Yeeee Si Bapak… ya nggak lah. Masa saya kawin sama Hello Kitty.”

“Nah itu dia, jadi suka itu nggak berati nantinya harus kawin kan? Rasa suka Bapak ke kamu itu ya sama aja dengan rasa suka kamu terhadap Hello Kitty atau Alice in Wonderland.”

“Berarti Bapak menganggap saya imut kaya Hello Kitty gitu?” simpulnya dengan pede sambil dua jari telunjuk menempel di pipi seperti siap mau difoto.

“Ya… boleh lah tapi masih lucuan Hello Kitty.”

“Yeee Si Bapak nih…payah.”


Fiuuuuh… biarlah dibilang payah. Sebenarnya saya juga tidak tahu apakah dia paham sepenuhnya dengan penjelasan saya. Lain kali mau tidak mau, pemahaman anak itu harus sering-sering diarahkan.

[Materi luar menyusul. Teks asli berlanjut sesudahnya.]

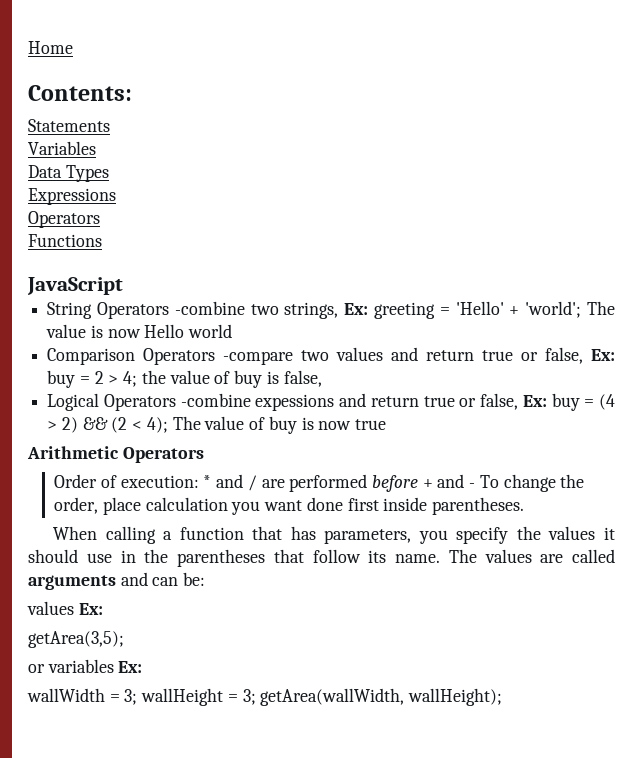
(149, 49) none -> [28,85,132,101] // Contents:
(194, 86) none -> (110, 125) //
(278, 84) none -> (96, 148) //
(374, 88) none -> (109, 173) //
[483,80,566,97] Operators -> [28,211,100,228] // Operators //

Minimal sekarang ini perhatian anak itu terhadap arti kata “suka” perlahan teralihkan. Karena kalau tidak, kebayaang dong tiba-tiba aja ada surat datang ke sekolah dari salah satu orang tua siswa kelas IV SD yang isinya komplain terhadap salah seorang guru yang diduga punya gejala phedopilia terhadap anaknya.